• TRECHO DO TEXTO:
VM – Alguns dizem que estamos em crise. Outros, que a situação é a mesma de sempre e que devemos nos adaptar. O que há de verdade em uma e outra situação?

JLM – Desde de que eu me entendo por gente e, já faz algum tempo, eu escuto essa palavra crise. Passa ano, entra ano e sempre tem crise, porque a crise é momentânea. Há uma realidade que podemos considerar hoje sobre o passado. Hoje, você tem muito mais oferta do que no passado. Ou seja, para o mesmo cliente você tem mais pessoas e mais empresas fazendo ofertas. Consequentemente, a sua possibilidade de vender passa por ter mais concorrente e fica muito mais difícil do que era no passado. Então, o vender hoje é mais difícil porque se tem mais concorrência. As ofertas são muito parecidas e tornam, então, essa história que a gente fala de crise. É só você pegar os últimos levantamentos. A própria revista VendaMais falou sobre o número de lojas de varejo que existem hoje e o que existia no passado. Se você tem mais opção para fazer compras, não quer dizer que o mercado está caindo, é que o mercado foi dividido em pequenas partes e esse lojista, que é uma das partes, está tendo dificuldades para vender como vendia no passado. Hoje, é muito mais difícil fazer fortuna, porque se tem menos oportunidade. Acho que é isso que se pode configurar como crise. A crise da venda não é porque não tem mercado, mas porque tem mais concorrente. O vendedor deve se adaptar ao mercado. A gente usa muito a expressão "o foco da venda não é foco no cliente, mas sim foco no foco do cliente".

• SUAS INSTRUÇÕES: Reescreva o trecho da entrevista desde "VM – Alguns" até "e outra situação?", inclusive, substituindo "crise" por "recessão".

• REGISTROS EXTRAÍDOS:
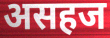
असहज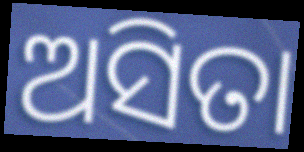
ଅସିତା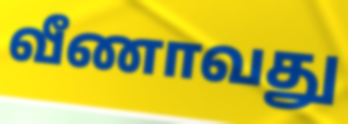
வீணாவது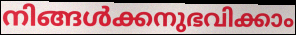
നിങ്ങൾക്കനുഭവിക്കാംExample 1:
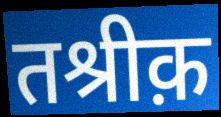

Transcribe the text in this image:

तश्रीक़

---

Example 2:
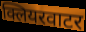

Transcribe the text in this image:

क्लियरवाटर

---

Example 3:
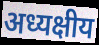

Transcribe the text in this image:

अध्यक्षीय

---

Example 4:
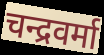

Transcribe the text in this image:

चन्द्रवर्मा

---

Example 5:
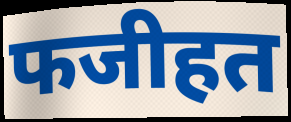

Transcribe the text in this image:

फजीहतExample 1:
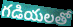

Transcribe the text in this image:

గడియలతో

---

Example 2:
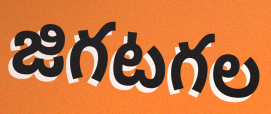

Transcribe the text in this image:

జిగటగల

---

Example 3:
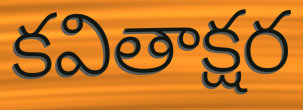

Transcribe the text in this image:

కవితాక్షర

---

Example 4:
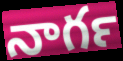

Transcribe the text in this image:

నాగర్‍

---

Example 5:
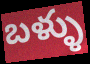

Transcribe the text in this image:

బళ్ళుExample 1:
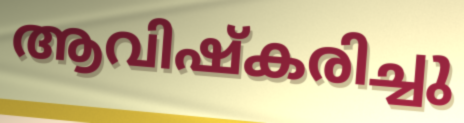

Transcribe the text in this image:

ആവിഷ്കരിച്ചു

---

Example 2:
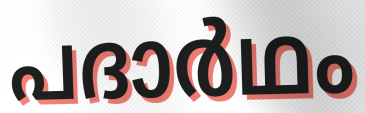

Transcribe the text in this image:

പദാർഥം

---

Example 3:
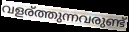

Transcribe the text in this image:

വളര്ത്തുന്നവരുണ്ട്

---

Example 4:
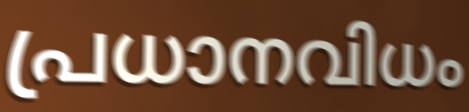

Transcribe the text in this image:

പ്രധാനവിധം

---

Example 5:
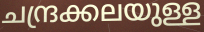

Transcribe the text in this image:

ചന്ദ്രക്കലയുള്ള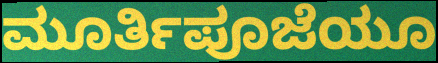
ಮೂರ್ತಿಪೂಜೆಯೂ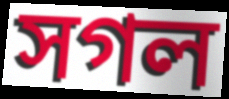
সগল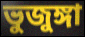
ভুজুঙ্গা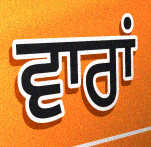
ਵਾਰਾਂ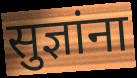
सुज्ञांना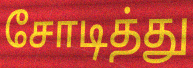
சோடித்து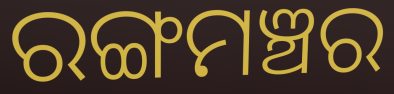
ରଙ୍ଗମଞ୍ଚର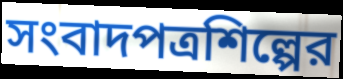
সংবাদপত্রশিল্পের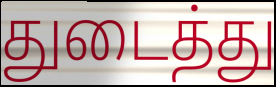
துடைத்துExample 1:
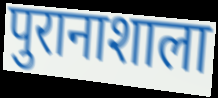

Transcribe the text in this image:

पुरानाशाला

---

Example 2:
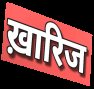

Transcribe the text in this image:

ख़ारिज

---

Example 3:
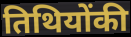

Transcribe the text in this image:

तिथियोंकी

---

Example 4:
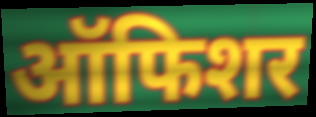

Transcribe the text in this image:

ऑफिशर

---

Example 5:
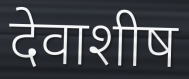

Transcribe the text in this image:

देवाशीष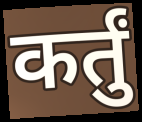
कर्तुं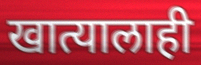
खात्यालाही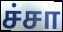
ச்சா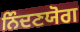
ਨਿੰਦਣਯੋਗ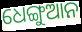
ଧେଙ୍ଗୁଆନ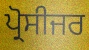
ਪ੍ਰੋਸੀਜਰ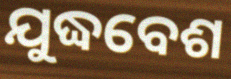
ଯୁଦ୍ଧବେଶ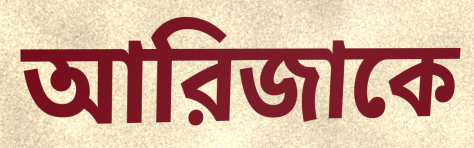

• SOLUÇÃO PROPOSTA:
VM – Alguns dizem que estamos em recessão. Outros, que a situação é a mesma de sempre e que devemos nos adaptar. O que há de verdade em uma e outra situação?